Exercise requirements =>
1. In the text on toner dispersion, what is the more preferred rotation speed range for a high speed shearing dispersion device?
2. Go on with the text on toner dispersion, starting after its final sentence.

Source text =>

^^^^^^^^

Among these, high speed shearing dispersion devices are preferred
because particles having a particle diameter of from 2 to 20 .mu.m
can be easily prepared.
[0181] When a high speed shearing dispersion device is used,
conditions, for example, the number of rotation, dispersion time
and dispersion temperature, can be suitably selected. The number of
rotation is preferably from 1,000 to 30,000 rpm and more preferably
from 5,000 to 20,000 rpm. The dispersion time is preferably from
0.1 to 5 minutes for the batch method. The dispersion temperature
is preferably from 0 to 150.degree. C. and more preferably from 40
to 98.degree. C. under pressure. In general, dispersion is
relatively easy when the dispersion temperature is high.
[0182] When a toner material is emulsified or dispersed, the
content of an aqueous medium is preferably from 50 to 2,000 parts
by weight and more preferably from 100 to 1,000 parts by weight
based on 100 parts of the toner material. A content that is too
small causes deterioration of the dispersion status of a toner
material and the resultant mother toner particle may not have a
desired particle diameter. A content that is too large causes a
rise in production cost.
[0183] In the process of emulsifying or dispersing a liquid
containing a toner material, it is preferred to use a dispersing
agent to stabilize a dispersion body, for example, an oil droplet,
to obtain a desired form of toner particles, and to make the size
distribution sharp.
[0184] Dispersing agents can be suitably selected and a surface
active agent, an inorganic dispersing agent hardly soluble in
water, and a polymeric protection colloid can be used. Among these,
a surface active agent is preferred. These can be use alone or in
combination.
[0185] Specific examples of surface active agents include anionic
surface active agents, cationic surface active agents and non-ion
active agents and ampholytic surface active agents.
[0186] Specific examples of anionic surface active agents include
alkylbenzene sulfonic acid salts, .alpha.-olefin sulfonic acid
salts, and phosphoric acid salts and an anionic surface active
agent having a fluoroalkyl group is preferably used. Specific
examples of such an anionic surface active agent having a
fluoroalkyl group include fluoroalkyl carboxylic acids having from
2 to 10 carbon atoms and their metal salts, disodium
perfluorooctanesulfonylglutamate, sodium
3-{omega-fluoroalkyl(C6-C11)oxy}-1-alkyl(C3-C4) sulfonate, sodium
3-{omega-fluoroalkanoyl(C6-C8)-N-ethylamino}-1-propanesulfonate,
fluoroalkyl(C11-C20) carboxylic acids and their metal salts,
perfluoroalkylcarboxylic acids and their metal salts,
perfluoroalkyl(C4-C12)sulfonate and their metal salts,
perfluorooctanesulfonic acid diethanol amides,
N-propyl-N-(2-hydroxyethyl)perfluorooctanesulfone amide,
perfluoroalkyl(C6-C10)sulfoneamidepropyltrimethylammonium salts,
salts of perfluoroalkyl(C6-C10)-N-ethylsulfonyl glycin, and
monoperfluoroalkyl(C6-C16)ethylphosphates.

^^^^^^^^

Data extract =>
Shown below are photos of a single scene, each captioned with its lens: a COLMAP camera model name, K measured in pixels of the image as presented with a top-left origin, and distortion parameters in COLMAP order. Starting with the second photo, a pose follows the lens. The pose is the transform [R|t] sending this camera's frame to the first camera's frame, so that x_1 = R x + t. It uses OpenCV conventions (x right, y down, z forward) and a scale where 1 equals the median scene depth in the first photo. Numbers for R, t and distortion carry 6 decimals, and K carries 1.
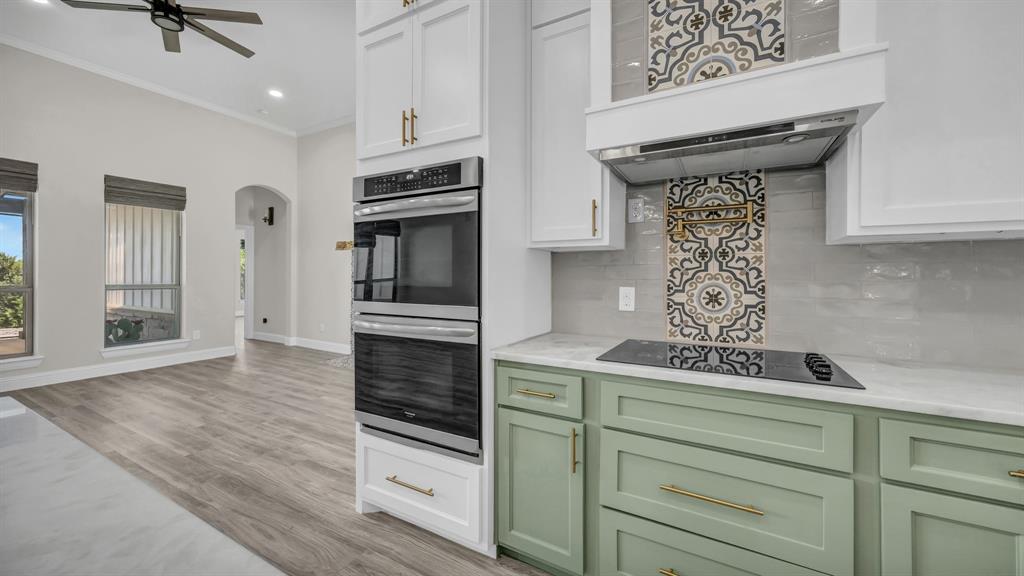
lens RADIAL K [[384.0, 0, 515.3], [0, 384.0, 275.8], [0, 0, 1]] dist [0.008546, 0.000163]
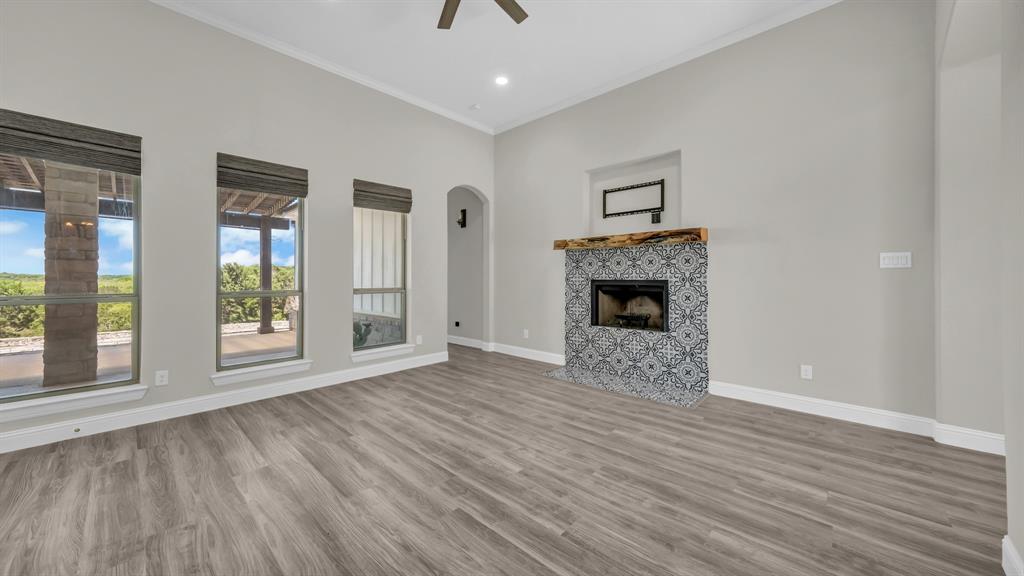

^^^^^^^^

Answers to each task =>
1. From 5,000 to 20,000 rpm.

2.
[0187] Specific examples of the marketed products of such
surfactants having a fluoroalkyl group include SURFLON S-111, S-112
and S-113, which are manufactured by Asahi Glass Co., Ltd.; FRORARD
FC-93, FC-95, FC-98 and FC-129, which are manufactured by Sumitomo
3M Ltd.; UNIDYNE DS-101 and DS-102, which are manufactured by
Daikin Industries, Ltd.; MEGAFACE F-110, F-120, F-113, F-191, F-812
and F-833 which are manufactured by Dainippon Ink and Chemicals,
Inc.; ECTOP EF-102, 103, 104, 105, 112, 123A, 306A, 501, 201 and
204, which are manufactured by Tohchem Products Co., Ltd.; and
FUTARGENT F-100 and F150 manufactured by Neos.
[0188] Specific examples of cationic surface agent include amine
salts (e.g., alkyl amine salts, aminoalcohol fatty acid
derivatives, polyamine fatty acid derivatives and imidazoline), and
quaternary ammonium salts (e.g., alkyltrimethyl ammonium salts,
dialkyldimethyl ammonium salts, alkyldimethyl benzyl ammonium
salts, pyridinium salts, alkyl isoquinolinium salts and
benzethonium chloride). Preferred specific examples of cationic
surface agent include primary, secondary and tertiary aliphatic
amines having a fluoroalkyl group, aliphatic quaternary ammonium
salts, for example,
perfluoroalkyl(C6-C10)sulfoneamidepropyltrimethylammonium salts,
benzalkonium salts, benzetonium chloride, pyridinium salts,
imidazolinium salts, etc. Specific examples of the marketed
products thereof include SURFLON S-121 (from Asahi Glass Co.,
Ltd.); FRORARD FC-135 (from Sumitomo 3M Ltd.); UNIDYNE DS-202 (from
Daikin Industries, Ltd.); MEGAFACE F-150 and F-824 (from Dainippon
Ink and Chemicals, Inc.); ECTOP EF-132 (from Tohchem Products Co.,
Ltd.); and FUTARGENT F-300 (from Neos).
[0189] Specific examples of nonionic surface agents include
aliphatic acid amide derivatives and polyhydric alcohol
derivatives. Specific examples of ampholytic surface active agents
include alanine, dodecyldi(aminoethyl)glycin,
di(octylaminoethyle)glycin, and N-alkyl-N,N-dimethyl ammonium
betaine.
Specific examples of inorganic dispersing agents hardly soluble in
water include tricalcium phosphate, calcium carbonate, titanium
oxide, colloidal silica, and hydroxyapatite.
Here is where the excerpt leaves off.